The owner, Mr. Peck, upon his return home, missing his woodpile and seeing other evidence of mischief, made inquiries of his neighbors, who called his attention to the exhibition on the housetop. Mr. Peck at once exclaimed, “Those cussed boys! I’ll fix ’em! I know very well who done it.” Stephen was watching the proceedings from a window in his father’s house with evident delight. This element of mischief seemed to grow as the years increased, and his father came to the conclusion that he could do nothing with him at home, so he decided to send him to Yale College. He at once commenced his preparatory studies under the instruction of the Reverend John Foote. He entered Yale College in the year 1772. As a student at Yale, the elements of sport and mischief in his nature did not lie dormant, but were manifested on several occasions, of which we have record and which evince his natural shrewdness.
[. . .]
Stephen Rowe Bradley graduated at Yale, in the year 1775, with honors. He afterward settled in Vermont, and became one of the most popular men of that State. He was elected to the United States Senate in 1802, and continued a member for 16 years.

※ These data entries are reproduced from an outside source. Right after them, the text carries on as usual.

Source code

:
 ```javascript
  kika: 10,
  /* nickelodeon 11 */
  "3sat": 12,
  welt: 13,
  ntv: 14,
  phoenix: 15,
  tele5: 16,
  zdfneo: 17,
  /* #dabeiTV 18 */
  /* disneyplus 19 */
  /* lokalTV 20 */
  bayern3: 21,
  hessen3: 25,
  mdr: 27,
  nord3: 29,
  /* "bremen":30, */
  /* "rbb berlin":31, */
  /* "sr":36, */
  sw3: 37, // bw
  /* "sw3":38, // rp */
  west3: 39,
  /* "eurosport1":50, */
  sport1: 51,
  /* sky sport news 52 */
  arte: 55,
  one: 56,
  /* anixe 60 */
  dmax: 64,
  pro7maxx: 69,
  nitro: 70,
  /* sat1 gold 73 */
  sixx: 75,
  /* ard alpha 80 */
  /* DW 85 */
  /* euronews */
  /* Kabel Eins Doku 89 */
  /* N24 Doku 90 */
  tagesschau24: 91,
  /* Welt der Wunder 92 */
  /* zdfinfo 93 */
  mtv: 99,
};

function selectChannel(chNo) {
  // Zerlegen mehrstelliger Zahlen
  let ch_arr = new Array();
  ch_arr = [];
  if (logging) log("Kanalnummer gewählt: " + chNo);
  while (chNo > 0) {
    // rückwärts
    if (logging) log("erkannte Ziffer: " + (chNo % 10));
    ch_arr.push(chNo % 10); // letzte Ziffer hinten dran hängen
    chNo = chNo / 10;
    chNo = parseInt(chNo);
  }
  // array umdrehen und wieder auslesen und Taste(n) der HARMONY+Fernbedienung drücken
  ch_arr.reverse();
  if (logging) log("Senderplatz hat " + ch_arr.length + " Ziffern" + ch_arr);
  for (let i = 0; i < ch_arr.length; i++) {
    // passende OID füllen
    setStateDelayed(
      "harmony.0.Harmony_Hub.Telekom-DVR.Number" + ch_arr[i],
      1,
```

He was prseident [sic] of this body in 1802, in 1803 in place of Aaron Burr, and in 1808 and 1809 in place of George Clinton. He died at Walpole, N. H., in 1830. aged 75 years.
A remarkable career! Youthful activity, finding expression in mischief, as a boy, became the source of energy and power in mature life.
The house at 1151 South Main Street in Cheshire was built c. 1790-1800. It was the home of Amasa Hitchcock (1739-1827), a veteran of the French & Indian War [not to be confused with another Amasa Hitchcock (1768-1835), Cheshire’s first post master, whose house on South Main Street is no longer standing]. The house remained in the Hitchcock family until 1975.